=== Section Start ===

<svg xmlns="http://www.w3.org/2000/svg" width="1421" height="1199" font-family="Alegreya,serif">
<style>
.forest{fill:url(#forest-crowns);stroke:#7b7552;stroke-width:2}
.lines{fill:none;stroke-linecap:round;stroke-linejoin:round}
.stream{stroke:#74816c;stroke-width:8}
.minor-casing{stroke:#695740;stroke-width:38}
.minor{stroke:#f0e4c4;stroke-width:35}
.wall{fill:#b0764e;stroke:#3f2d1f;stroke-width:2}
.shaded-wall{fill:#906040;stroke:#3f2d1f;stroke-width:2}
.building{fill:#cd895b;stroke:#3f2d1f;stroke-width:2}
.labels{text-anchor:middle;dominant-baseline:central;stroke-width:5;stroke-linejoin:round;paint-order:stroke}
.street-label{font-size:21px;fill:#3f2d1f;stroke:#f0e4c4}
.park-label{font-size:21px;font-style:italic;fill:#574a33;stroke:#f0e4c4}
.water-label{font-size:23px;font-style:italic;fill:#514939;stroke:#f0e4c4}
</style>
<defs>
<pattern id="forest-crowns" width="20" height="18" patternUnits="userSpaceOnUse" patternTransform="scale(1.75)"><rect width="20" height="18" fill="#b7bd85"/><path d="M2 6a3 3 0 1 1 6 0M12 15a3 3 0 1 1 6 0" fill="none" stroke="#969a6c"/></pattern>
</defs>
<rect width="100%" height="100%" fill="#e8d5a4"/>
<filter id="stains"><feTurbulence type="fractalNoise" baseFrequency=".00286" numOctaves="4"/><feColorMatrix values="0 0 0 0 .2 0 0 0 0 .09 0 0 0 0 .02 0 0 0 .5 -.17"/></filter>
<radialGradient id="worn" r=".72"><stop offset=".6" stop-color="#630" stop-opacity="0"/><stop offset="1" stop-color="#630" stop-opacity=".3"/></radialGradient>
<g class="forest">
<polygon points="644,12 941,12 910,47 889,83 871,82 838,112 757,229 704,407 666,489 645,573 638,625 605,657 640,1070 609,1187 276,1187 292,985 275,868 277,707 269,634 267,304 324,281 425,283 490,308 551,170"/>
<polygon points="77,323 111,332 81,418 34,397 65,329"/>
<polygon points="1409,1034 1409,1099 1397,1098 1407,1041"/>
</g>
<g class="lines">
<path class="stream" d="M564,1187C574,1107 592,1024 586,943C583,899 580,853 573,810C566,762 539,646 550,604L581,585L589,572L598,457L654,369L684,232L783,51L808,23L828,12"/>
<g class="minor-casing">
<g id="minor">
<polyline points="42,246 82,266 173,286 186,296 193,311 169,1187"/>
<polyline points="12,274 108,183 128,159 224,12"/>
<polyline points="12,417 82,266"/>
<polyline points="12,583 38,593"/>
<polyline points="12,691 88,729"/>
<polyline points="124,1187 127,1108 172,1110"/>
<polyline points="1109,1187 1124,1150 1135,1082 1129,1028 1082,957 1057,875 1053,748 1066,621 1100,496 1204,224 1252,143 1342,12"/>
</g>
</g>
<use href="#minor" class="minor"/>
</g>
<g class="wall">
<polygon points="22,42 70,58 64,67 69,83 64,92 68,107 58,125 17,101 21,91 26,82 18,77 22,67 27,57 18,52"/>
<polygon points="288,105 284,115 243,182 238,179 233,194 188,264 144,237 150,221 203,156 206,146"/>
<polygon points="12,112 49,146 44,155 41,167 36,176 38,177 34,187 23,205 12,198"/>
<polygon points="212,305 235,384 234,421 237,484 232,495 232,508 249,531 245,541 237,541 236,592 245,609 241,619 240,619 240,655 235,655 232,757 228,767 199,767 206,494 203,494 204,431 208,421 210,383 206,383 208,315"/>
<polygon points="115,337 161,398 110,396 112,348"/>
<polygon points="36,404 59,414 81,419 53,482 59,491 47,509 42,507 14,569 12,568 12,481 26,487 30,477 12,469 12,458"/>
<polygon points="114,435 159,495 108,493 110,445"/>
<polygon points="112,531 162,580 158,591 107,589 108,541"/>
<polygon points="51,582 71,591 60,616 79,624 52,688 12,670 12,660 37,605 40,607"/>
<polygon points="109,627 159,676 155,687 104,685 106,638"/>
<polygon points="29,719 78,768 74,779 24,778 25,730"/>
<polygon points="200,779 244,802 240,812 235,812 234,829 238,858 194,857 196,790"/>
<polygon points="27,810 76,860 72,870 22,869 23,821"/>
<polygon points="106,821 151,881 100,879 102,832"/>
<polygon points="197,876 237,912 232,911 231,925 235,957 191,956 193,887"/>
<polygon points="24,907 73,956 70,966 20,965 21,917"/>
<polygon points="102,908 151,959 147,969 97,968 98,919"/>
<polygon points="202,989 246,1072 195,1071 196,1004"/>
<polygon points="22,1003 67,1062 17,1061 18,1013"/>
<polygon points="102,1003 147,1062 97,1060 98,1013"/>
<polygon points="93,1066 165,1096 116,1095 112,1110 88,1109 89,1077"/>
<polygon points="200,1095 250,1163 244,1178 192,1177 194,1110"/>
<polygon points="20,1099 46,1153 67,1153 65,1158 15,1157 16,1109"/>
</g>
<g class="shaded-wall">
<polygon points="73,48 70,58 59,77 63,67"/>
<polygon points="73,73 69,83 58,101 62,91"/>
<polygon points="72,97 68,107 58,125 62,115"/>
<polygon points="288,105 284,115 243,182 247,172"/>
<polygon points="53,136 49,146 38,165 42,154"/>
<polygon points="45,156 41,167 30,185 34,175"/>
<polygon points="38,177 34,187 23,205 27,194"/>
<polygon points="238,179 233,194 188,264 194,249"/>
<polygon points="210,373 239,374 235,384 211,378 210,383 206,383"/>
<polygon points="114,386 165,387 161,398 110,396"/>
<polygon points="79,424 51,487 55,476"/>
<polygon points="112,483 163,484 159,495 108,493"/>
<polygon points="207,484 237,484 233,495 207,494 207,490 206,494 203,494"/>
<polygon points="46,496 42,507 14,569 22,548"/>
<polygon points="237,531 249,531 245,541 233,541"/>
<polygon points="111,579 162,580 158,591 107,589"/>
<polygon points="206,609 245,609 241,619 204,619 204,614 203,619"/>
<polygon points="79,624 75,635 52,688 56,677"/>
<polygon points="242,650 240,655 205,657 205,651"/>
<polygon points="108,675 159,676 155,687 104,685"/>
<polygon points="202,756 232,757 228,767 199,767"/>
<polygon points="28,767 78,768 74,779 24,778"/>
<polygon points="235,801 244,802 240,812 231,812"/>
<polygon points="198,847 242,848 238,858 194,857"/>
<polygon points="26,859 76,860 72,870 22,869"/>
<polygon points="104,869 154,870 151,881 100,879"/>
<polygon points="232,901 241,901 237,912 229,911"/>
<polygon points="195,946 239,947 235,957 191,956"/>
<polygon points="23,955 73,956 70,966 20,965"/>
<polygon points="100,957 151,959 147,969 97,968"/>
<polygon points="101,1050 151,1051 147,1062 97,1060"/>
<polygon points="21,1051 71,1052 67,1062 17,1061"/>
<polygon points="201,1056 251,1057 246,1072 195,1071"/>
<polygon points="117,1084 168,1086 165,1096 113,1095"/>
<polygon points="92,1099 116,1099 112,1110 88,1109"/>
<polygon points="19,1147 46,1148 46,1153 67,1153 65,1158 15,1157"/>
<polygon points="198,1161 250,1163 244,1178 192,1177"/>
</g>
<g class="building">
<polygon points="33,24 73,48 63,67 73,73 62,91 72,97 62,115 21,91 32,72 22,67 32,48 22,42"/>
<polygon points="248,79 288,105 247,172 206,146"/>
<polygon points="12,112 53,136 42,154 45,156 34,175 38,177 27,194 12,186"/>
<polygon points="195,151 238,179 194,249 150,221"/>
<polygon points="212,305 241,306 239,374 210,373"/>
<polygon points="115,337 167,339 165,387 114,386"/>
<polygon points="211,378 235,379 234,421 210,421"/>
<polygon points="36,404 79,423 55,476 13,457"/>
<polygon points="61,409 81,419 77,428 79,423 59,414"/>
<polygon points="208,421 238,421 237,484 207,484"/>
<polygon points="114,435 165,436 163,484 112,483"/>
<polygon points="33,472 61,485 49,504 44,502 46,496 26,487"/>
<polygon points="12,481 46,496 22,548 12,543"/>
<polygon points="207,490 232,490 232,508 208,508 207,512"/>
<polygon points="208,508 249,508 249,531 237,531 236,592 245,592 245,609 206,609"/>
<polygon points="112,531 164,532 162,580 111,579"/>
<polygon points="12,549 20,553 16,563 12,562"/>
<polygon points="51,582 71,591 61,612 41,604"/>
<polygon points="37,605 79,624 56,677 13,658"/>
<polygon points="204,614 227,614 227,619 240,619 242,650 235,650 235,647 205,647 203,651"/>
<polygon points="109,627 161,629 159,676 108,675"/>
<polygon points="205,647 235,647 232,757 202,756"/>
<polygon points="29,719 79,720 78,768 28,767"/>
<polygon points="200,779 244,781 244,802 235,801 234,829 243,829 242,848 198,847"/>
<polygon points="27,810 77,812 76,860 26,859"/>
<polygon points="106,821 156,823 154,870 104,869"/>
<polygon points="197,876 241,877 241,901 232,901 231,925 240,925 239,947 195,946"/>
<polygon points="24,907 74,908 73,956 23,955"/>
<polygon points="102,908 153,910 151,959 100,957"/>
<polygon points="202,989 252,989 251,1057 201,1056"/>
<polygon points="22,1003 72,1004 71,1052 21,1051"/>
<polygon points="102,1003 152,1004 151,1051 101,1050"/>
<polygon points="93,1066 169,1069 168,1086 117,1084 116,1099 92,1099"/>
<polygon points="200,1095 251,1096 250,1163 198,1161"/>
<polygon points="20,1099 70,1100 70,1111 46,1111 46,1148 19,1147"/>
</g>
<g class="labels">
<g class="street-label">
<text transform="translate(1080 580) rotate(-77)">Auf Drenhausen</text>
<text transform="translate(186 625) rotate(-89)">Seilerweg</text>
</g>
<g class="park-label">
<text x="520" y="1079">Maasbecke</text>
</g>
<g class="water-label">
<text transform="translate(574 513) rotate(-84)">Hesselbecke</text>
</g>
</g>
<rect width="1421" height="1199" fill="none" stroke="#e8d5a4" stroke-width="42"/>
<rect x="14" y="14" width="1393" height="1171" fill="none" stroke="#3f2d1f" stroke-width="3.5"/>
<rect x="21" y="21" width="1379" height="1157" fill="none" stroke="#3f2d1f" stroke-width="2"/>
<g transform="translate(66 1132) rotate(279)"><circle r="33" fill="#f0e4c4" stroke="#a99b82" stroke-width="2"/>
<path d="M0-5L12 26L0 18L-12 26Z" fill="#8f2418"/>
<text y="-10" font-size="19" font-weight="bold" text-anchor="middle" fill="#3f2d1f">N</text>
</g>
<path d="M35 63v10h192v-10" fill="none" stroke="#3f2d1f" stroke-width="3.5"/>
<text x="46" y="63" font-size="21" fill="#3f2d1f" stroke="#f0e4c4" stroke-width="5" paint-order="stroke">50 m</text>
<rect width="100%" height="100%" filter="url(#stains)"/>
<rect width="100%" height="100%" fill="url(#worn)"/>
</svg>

=== Section End ===

- [Action item] Pull out each line of the listing that holds the string "lines".

- [Response to this task]
.lines{fill:none;stroke-linecap:round;stroke-linejoin:round}
<g class="lines">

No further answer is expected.